ЗАДАЧИ ДЛЯ РЕШЕНИЯ:
(a) Ответьте на вопросы по тексту о немецком футболе:
(i) За какого игрока в немецком футболе впервые заплатили миллион?
(ii) Какой датой помечена дневниковая запись?
(iii) Что обещает вторая надпись мелом перед входом в пивную?
(b) Допишите следующую часть текста о немецких футбольных болельщиках, начав сразу после его последнего предложения.

ТЕКСТ СТРАНИЦЫ:
※
Золотая рота или Запоздавший комментарий к 3:0

       Первый миллион в немецком футболе заплатили всего лишь двадцать лет назад — за бельгийца ван Гула. Тогда же кто-то из конкурентов сострил: "На эти деньги я бы лучше купил себе Ван Гога, а не ван Гула". Сегодня за миллион уже ничего путного не купишь — во всяком случае, не в мире футбола. Правда, и Ван Гога вы за такие деньги тоже больше не найдете.

Странички из немецкого дневника: 0:0
       16 июня 1996-го года.
       Они нас все-таки вышибли из чемпионата Европы. Дылды германские.
       Радио "Свобода": "Тренер немецкой сборной понимает, что..." "Голос Америки": "Олег Романцев и его команда..." Первый канал: "Наши защитники..." — слава тебе Господи, это не про армию!
       Как вы думаете, что бы случилось, если в Германии день, в который решается судьба предстоящего четвертьфинала, совпал бы с днем всенародного голосования? Правильно, всенародное голосование пришлось бы отменить специальным декретом парламента.
       Нельзя требовать от нации, чтобы она в такой момент отвлекалась на выборы Президента.
       Конечно, игра длится всего лишь девяносто минут. А подготовка? Тренировка и разминка? Отрегулировать телевизор, ящик пива принести и чипсы эти проклятые, которые как семечки идут, особенно когда случается угловой.
       Детей отправить к бабушке — если есть бабушка. Заключить пари с соседями.
       Берлин. Пятнадцать часов ноль-ноль минут. Стакан под рукой, телефон задушен подушкой, в дверь все равно никто не позвонит. Все, день закончился. Включается студия в Манчестере. Пока еще с прогнозами и комментариями.
       Улицы умерли, общественный транспорт в обмороке. Автобусы не ходят, метро закрыто, в такси не содют. То есть содют, но за рулем одни женщины. Наваждение.
       (Маленький итальянец в кафе за углом обслуживает последнего идиота. Глаза не отрываются от телеэкрана, руки сомнамбулически нагружают пиццу ветчиной вперемешку с консервированными устрицами. Хорошо, что варенья клубничного вместо помидоров не положил. Но клиент тоже хорош — за пять минут до начала — на черта ему пицца?)
       Нет, не нужно думать, что все немцы сидят дома перед телевизором — это вообще-то для пижонов. Интеллигентные люди в день матча идут в пивную.
       В пивной же разминка начинается еще раньше. Часа за три с половиной до начала.
       Там один — правда, огромный — телевизор на всех и неопытным, пришедшим всего за час до трансляции, достаются разве что неудобные места на столах.
       Две надписи мелом перед входом: "Все матчи — в прямой трансляции!" и "За каждый гол, забитый немецкой сборной — выпивка для всех — бесплатно!"
       Здесь тесно, и стоит чудовищный гвалт. Зато ликующий вопль из пятидесяти здоровых глоток (если либеро Андреас Моллер добирается до вражеской штрафной площадки) нельзя сравнить с одиноким беспомощным криком неврастеника, предпочитающего собственный телевизор.
※
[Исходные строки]
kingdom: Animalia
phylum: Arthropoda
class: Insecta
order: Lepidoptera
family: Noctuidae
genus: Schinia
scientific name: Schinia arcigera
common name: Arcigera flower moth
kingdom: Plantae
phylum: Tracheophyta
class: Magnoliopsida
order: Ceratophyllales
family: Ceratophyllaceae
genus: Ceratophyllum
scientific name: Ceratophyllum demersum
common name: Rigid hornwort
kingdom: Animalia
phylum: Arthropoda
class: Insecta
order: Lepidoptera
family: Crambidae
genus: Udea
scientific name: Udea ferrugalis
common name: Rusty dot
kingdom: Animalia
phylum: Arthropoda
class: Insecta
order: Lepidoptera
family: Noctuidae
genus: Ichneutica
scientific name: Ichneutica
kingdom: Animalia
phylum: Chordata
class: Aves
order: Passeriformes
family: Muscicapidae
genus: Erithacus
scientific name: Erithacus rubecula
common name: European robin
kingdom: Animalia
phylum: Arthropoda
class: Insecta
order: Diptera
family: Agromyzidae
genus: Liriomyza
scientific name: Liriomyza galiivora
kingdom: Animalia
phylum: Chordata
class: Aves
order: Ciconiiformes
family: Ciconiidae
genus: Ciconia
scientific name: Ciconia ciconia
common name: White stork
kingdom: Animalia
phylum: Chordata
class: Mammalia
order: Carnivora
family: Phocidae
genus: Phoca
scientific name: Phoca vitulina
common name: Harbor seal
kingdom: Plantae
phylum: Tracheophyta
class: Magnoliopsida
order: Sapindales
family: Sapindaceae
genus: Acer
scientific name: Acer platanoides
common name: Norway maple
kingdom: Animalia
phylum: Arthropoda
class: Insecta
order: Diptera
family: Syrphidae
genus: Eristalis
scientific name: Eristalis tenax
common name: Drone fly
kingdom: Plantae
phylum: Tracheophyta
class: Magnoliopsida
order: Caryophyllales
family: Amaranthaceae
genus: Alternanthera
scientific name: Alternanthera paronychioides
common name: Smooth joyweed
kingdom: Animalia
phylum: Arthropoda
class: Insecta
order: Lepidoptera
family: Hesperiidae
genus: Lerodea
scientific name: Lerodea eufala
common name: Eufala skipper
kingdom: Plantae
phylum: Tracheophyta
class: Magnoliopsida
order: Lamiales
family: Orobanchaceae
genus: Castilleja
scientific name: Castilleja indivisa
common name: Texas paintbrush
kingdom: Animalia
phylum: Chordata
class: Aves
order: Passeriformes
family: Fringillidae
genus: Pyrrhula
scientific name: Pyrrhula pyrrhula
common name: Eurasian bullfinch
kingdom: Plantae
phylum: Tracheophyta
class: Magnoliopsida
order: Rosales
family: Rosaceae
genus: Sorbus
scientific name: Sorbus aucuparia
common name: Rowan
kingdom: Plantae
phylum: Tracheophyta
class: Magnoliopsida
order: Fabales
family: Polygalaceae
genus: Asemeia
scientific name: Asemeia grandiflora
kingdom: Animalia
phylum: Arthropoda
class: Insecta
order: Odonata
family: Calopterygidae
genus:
※
ОТВЕТЫ ПО ПОРЯДКУ:
(a)
(i) За бельгийца ван Гула.
(ii) 16 июня 1996 года.
(iii) Бесплатную выпивку для всех за каждый гол, забитый немецкой сборной.

(b)
       Берлин. Шестнадцатое июня. Шестнадцать часов. Последние известия из четвертого измерения: "Международные наблюдатели в Москве отмечают, что никаких нарушений в ходе голосования..." Сгинь, нечистая сила!
       Российский национальный гимн из телевизора.
Команда свободной России против сборной миллионеров.
       
Былое
       В начале шестидесятых дело обстояло довольно тихо. На пыльных городских стадионах местные знаменитости распугивали пыльных городских голубей.
       В футбольные клубы приходили неизбалованные дети. С простой мечтой: поиграть лет до двадцати пяти, скопить на собственную бензоколонку и после этого начать жить по-настоящему.
       Примерно так началась карьера тощего кучерявого Франца Бекенбауэра.
       С совершенно сказочным жалованием четыреста марок в неделю в третьеразрядном клубе Bayern Muenchen.
       Пока он задавал тренеру серьезные научные вопросы типа: "Что такое "вне игры"?" — окружающая действительность совершила некоторый кульбит.
       Кульбит назывался: телевизор — каждой семье.
       Игроков узнали в лицо. Забурлившая рекламная отрасль обнаружила ничем не занятые футболки и борта стадионов.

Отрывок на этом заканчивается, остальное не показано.